## Work instruction:
Rewrite the data, changing every "White" to "Ivory" and leaving all other text as it is.

Data to examine: Begin

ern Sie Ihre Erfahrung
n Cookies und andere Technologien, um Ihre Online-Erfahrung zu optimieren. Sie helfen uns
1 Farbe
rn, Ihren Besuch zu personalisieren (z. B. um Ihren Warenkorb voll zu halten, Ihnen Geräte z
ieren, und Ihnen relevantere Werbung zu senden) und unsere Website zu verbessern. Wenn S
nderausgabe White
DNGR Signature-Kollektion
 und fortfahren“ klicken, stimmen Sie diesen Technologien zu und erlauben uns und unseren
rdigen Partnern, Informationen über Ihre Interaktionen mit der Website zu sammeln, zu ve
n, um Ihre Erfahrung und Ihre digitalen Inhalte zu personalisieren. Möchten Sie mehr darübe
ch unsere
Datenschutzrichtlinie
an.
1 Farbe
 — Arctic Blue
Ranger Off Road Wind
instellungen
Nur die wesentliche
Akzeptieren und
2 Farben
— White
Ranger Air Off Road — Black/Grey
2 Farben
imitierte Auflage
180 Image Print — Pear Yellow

Data to examine: End

## Output of the task:
ern Sie Ihre Erfahrung
n Cookies und andere Technologien, um Ihre Online-Erfahrung zu optimieren. Sie helfen uns
1 Farbe
rn, Ihren Besuch zu personalisieren (z. B. um Ihren Warenkorb voll zu halten, Ihnen Geräte z
ieren, und Ihnen relevantere Werbung zu senden) und unsere Website zu verbessern. Wenn S
nderausgabe Ivory
DNGR Signature-Kollektion
 und fortfahren“ klicken, stimmen Sie diesen Technologien zu und erlauben uns und unseren
rdigen Partnern, Informationen über Ihre Interaktionen mit der Website zu sammeln, zu ve
n, um Ihre Erfahrung und Ihre digitalen Inhalte zu personalisieren. Möchten Sie mehr darübe
ch unsere
Datenschutzrichtlinie
an.
1 Farbe
 — Arctic Blue
Ranger Off Road Wind
instellungen
Nur die wesentliche
Akzeptieren und
2 Farben
— Ivory
Ranger Air Off Road — Black/Grey
2 Farben
imitierte Auflage
180 Image Print — Pear Yellow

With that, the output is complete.